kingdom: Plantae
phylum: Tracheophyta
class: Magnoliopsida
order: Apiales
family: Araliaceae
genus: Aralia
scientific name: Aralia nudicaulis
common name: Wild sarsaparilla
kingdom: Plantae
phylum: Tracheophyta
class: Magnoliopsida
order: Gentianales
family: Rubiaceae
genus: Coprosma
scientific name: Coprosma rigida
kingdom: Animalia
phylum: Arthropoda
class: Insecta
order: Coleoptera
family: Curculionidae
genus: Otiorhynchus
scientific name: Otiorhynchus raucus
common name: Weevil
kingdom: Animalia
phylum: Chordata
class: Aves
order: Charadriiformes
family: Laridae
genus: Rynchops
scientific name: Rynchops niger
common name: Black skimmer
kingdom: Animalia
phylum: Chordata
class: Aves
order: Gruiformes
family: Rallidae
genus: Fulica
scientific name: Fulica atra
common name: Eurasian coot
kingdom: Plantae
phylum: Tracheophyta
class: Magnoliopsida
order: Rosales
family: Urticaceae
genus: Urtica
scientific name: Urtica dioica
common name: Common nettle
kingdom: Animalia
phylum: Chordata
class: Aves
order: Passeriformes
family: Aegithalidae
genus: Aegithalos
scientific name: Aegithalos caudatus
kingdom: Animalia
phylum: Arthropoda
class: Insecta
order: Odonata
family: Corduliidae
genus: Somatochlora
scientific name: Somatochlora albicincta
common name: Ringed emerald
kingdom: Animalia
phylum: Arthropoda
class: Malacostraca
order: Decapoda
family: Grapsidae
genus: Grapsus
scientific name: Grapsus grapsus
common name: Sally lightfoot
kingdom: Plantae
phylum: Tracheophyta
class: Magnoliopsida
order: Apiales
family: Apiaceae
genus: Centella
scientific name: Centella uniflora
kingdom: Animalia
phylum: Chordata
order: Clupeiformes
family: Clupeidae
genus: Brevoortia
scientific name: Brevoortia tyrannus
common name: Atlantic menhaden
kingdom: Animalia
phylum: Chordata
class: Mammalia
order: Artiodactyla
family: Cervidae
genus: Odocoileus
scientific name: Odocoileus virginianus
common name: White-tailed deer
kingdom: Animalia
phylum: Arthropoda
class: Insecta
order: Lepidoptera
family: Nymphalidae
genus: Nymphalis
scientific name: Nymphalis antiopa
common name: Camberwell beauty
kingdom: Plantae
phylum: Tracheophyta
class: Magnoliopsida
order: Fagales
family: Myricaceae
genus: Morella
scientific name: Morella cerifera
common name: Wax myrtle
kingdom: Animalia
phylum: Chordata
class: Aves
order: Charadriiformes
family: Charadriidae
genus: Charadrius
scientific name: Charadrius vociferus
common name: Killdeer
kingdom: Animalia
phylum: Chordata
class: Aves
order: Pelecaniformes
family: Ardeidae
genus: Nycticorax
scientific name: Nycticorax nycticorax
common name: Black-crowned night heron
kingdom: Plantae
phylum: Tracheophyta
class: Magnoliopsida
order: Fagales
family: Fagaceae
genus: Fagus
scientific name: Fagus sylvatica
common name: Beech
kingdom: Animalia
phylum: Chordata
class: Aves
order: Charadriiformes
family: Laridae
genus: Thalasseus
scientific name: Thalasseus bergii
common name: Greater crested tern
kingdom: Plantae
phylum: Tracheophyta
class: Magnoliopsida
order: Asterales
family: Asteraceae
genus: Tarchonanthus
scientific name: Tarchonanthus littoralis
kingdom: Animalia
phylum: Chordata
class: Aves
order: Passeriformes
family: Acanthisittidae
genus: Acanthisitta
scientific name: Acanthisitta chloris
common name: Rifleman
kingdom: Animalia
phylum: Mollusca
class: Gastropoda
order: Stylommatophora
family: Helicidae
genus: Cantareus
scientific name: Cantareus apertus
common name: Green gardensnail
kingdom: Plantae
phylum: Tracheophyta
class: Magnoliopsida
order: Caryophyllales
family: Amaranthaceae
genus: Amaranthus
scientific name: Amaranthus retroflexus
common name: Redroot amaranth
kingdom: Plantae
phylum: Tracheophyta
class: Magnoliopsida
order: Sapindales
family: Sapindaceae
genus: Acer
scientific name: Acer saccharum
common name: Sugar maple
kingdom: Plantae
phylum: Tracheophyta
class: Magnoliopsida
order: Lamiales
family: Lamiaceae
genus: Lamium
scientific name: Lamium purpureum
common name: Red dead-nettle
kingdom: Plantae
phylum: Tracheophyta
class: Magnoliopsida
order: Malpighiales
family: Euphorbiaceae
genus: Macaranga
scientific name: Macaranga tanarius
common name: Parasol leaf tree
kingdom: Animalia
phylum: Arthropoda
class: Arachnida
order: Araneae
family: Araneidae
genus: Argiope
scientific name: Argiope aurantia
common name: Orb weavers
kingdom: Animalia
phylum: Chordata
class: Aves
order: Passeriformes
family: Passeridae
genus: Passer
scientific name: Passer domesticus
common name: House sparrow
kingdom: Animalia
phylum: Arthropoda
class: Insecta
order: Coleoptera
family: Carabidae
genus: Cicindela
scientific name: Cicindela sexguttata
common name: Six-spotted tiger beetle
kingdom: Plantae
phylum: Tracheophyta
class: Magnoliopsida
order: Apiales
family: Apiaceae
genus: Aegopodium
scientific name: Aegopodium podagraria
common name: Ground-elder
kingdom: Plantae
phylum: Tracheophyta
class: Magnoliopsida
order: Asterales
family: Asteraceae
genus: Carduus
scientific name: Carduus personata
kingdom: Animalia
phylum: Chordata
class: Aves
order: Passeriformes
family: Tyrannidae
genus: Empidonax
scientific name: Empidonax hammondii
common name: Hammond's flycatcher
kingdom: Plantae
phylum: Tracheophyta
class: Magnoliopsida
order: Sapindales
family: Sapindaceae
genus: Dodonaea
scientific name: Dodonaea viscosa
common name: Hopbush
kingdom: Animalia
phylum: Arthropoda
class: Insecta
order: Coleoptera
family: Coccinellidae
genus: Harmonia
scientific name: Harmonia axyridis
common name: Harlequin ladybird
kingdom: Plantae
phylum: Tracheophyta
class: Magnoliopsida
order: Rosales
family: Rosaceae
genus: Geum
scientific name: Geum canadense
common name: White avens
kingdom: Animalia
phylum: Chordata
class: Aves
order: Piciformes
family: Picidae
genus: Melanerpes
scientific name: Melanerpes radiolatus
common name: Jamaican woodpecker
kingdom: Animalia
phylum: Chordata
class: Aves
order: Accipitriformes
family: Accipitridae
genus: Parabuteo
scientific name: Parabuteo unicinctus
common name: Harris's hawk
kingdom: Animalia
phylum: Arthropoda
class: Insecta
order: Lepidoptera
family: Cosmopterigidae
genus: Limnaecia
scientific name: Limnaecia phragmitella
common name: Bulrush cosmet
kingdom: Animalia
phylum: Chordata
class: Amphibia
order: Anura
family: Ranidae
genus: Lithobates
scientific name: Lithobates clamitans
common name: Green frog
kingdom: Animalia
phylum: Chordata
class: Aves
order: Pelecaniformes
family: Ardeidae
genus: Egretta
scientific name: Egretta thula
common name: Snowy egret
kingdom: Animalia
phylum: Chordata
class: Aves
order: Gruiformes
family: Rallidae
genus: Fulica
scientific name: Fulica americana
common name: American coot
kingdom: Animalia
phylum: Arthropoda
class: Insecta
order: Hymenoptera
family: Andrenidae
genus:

···

▶ [Aim of the exercise]
Write out the rows again without changing anything, beginning at the line that contains "genus: Geum" and stopping after the line that contains "order: Hymenoptera".

▶ [Full answer]
genus: Geum
scientific name: Geum canadense
common name: White avens
kingdom: Animalia
phylum: Chordata
class: Aves
order: Piciformes
family: Picidae
genus: Melanerpes
scientific name: Melanerpes radiolatus
common name: Jamaican woodpecker
kingdom: Animalia
phylum: Chordata
class: Aves
order: Accipitriformes
family: Accipitridae
genus: Parabuteo
scientific name: Parabuteo unicinctus
common name: Harris's hawk
kingdom: Animalia
phylum: Arthropoda
class: Insecta
order: Lepidoptera
family: Cosmopterigidae
genus: Limnaecia
scientific name: Limnaecia phragmitella
common name: Bulrush cosmet
kingdom: Animalia
phylum: Chordata
class: Amphibia
order: Anura
family: Ranidae
genus: Lithobates
scientific name: Lithobates clamitans
common name: Green frog
kingdom: Animalia
phylum: Chordata
class: Aves
order: Pelecaniformes
family: Ardeidae
genus: Egretta
scientific name: Egretta thula
common name: Snowy egret
kingdom: Animalia
phylum: Chordata
class: Aves
order: Gruiformes
family: Rallidae
genus: Fulica
scientific name: Fulica americana
common name: American coot
kingdom: Animalia
phylum: Arthropoda
class: Insecta
order: Hymenoptera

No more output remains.